Ich habe keine Fraktion. Die Partei, die ich gegründet und elf Jahre lang geleitet habe, ist heute in der Fraktion EKR, aber ich bin in dieser Zeit schon relativ weit von dieser Partei entfernt. Im Prinzip bin ich gegen die Idee des europäischen Parlaments, das heißt, auch gegen die Europawahlen. Aber z. B. die britische UKIP oder die Alternative für Deutschland (AfD) schätze ich sehr hoch ein.

Wir Südtiroler achten naturgemäß auch auf die Situation anderer Minderheiten in Europa: Warum ist es für die tschechische Republik so schwer, die sogenannten Beneš-Dekrete nicht einfach zu überwinden?

Was meinen Sie mit dem Wort „überwinden“? Die sogenannten Beneš-Dekrete sind ein Teil unseres Rechtssystems. Sie sind auch ein Teil unserer Geschichte. Das alles ist aber schon die Vergangenheit, und die Vergangenheit kann man nicht ändern. Mit der Vergangenheit sollten wir auch nicht die heutigen politischen Karten spielen. Das sollte man nicht machen, und das verstehen die Südtiroler bestimmt sehr gut.

Empfinden Sie eine Minderheit wie die Sudeten-Deutschen nicht als Mehrwert für Ihr Land?

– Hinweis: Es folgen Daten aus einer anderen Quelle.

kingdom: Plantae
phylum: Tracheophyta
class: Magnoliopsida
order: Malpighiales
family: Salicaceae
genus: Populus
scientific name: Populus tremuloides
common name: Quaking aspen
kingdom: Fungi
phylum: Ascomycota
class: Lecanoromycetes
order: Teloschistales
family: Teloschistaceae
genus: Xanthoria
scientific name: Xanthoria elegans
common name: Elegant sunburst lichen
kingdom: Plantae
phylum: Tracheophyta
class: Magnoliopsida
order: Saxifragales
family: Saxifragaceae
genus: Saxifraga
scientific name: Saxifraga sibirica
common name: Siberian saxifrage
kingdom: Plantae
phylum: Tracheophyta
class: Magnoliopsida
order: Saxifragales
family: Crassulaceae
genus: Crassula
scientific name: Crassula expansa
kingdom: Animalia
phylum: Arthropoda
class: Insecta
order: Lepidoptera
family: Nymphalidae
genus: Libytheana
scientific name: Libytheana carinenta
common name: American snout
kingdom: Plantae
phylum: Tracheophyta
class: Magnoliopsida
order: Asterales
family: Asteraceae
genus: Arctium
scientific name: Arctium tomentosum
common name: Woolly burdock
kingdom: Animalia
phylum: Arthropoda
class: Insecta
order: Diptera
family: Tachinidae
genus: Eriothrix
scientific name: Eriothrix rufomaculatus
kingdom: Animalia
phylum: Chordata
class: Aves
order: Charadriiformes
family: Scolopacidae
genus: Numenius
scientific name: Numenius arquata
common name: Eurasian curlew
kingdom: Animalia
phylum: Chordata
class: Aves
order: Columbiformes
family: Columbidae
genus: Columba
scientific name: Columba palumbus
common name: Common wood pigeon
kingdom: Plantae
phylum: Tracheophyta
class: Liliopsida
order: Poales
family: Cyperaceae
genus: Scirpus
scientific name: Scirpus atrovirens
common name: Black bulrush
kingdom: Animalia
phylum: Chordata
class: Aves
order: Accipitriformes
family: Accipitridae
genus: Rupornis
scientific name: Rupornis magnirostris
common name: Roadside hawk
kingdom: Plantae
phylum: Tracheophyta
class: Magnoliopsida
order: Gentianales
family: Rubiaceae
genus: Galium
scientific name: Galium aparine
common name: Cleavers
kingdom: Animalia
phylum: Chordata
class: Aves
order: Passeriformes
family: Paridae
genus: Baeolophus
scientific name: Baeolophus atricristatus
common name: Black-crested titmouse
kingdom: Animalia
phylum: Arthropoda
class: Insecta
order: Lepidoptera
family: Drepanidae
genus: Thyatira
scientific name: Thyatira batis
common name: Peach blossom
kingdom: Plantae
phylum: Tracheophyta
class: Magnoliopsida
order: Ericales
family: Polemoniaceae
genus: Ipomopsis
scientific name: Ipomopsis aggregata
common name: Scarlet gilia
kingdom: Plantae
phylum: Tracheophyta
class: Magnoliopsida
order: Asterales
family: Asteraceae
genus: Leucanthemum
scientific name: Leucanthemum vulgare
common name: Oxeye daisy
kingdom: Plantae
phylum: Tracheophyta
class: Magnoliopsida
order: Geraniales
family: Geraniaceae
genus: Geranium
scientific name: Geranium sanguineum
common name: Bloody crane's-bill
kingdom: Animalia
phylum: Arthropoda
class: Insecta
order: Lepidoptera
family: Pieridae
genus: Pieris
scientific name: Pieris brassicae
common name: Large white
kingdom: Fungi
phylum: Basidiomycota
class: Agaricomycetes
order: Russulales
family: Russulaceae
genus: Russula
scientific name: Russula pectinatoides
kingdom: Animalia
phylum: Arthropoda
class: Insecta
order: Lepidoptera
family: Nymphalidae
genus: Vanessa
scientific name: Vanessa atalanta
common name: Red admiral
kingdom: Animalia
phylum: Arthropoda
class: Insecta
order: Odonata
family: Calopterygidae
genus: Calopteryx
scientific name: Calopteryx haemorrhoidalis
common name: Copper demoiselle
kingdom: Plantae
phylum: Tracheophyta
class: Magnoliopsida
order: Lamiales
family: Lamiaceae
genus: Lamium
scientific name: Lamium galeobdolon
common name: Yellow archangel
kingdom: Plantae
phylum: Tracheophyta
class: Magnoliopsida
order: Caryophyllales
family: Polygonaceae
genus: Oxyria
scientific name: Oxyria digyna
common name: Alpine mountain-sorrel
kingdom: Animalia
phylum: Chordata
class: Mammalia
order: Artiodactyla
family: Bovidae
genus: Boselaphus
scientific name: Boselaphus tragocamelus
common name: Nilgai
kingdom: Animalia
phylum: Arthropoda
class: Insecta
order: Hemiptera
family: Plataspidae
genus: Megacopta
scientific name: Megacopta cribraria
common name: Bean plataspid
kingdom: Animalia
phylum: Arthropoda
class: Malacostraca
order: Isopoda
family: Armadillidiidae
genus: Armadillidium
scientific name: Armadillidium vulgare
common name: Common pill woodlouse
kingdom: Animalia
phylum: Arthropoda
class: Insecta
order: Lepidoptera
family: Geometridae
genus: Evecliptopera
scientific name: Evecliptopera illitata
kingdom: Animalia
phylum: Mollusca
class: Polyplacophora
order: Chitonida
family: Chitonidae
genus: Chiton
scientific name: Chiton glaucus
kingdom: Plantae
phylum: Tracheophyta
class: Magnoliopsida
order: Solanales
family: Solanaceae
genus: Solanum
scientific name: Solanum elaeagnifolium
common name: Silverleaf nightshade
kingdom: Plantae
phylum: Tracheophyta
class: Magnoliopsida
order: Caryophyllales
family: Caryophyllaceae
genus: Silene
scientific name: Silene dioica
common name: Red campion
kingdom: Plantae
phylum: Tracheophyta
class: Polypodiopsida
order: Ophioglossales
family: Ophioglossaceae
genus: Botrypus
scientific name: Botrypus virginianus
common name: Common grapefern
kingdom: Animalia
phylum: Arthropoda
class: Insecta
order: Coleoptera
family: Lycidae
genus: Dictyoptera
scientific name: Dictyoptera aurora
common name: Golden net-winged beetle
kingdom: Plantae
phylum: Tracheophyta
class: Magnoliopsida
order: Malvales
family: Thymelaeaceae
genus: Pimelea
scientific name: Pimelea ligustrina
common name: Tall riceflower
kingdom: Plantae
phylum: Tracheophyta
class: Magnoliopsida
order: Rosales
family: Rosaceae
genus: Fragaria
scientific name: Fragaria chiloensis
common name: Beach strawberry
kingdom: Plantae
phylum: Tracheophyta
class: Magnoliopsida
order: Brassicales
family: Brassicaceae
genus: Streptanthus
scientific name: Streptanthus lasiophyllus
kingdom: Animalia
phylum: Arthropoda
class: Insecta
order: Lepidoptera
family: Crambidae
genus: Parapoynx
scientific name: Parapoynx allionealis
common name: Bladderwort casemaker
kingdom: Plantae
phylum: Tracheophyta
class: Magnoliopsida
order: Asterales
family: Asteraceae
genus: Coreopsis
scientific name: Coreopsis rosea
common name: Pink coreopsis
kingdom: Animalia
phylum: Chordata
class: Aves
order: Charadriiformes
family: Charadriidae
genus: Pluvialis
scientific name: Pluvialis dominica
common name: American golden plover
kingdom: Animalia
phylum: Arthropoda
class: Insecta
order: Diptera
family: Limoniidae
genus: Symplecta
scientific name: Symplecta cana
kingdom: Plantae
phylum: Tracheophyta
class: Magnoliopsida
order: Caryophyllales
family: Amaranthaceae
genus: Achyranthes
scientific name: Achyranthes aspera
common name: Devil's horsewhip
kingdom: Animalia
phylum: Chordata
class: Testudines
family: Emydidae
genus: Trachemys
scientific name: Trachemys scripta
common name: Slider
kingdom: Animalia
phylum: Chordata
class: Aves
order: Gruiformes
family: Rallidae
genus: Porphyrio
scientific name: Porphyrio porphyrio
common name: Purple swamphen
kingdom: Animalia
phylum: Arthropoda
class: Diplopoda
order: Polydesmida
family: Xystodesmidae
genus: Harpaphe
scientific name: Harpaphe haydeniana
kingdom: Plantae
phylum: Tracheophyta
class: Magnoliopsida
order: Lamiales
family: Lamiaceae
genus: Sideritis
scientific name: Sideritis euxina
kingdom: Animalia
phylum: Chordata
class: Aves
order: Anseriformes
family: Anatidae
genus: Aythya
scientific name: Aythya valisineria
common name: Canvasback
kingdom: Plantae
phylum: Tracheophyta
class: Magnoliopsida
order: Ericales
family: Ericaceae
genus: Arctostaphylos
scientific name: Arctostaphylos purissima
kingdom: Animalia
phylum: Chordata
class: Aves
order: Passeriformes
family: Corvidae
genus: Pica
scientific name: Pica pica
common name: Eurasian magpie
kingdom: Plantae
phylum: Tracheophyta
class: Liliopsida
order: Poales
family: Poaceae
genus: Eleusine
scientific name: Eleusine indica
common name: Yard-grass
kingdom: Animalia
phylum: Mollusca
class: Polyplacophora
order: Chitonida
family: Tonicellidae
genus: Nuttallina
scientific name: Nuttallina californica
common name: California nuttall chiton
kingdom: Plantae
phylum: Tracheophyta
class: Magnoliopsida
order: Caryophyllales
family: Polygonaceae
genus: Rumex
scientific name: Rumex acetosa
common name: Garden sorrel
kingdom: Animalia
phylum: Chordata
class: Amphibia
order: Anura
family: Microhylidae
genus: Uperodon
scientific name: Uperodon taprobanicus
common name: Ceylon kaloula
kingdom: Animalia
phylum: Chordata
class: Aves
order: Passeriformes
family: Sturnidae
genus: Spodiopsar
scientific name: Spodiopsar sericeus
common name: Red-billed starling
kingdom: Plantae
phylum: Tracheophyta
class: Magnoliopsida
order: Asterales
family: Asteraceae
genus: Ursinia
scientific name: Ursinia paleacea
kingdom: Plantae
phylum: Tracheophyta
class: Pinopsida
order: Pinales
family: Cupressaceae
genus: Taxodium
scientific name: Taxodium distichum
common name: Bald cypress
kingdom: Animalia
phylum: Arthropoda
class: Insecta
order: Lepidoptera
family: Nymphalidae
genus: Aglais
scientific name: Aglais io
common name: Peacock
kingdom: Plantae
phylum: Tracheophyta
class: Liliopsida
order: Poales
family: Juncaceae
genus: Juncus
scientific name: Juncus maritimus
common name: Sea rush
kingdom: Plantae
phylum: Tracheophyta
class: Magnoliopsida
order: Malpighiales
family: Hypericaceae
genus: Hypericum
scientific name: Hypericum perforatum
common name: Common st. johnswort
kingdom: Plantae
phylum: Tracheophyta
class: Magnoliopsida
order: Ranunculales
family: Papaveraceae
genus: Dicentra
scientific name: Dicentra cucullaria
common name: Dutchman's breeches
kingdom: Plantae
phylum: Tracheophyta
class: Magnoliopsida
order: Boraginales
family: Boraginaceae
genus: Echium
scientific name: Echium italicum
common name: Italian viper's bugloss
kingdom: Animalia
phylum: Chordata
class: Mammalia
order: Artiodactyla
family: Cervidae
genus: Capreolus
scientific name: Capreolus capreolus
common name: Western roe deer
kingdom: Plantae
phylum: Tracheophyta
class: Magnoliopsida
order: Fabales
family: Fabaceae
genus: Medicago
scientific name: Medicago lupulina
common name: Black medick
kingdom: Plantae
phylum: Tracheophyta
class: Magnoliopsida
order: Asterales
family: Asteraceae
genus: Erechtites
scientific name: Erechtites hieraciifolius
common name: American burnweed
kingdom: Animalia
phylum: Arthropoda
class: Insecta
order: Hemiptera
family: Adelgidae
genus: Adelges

Für mich ist es schwierig, das Wort „Sudetendeutsche“ zu gebrauchen. Heute kann ich auch nicht über die Sudetendeutschen in meinem Land sprechen. Sie sind nicht da, diese Minderheit existiert bei uns nicht. Sie wurden zu Opfern Adolf Hitlers und des Nationalsozialismus: Diese Leute haben diese Minderheit aus unserem Gebiet beseitigt. Das haben wir nicht gemacht.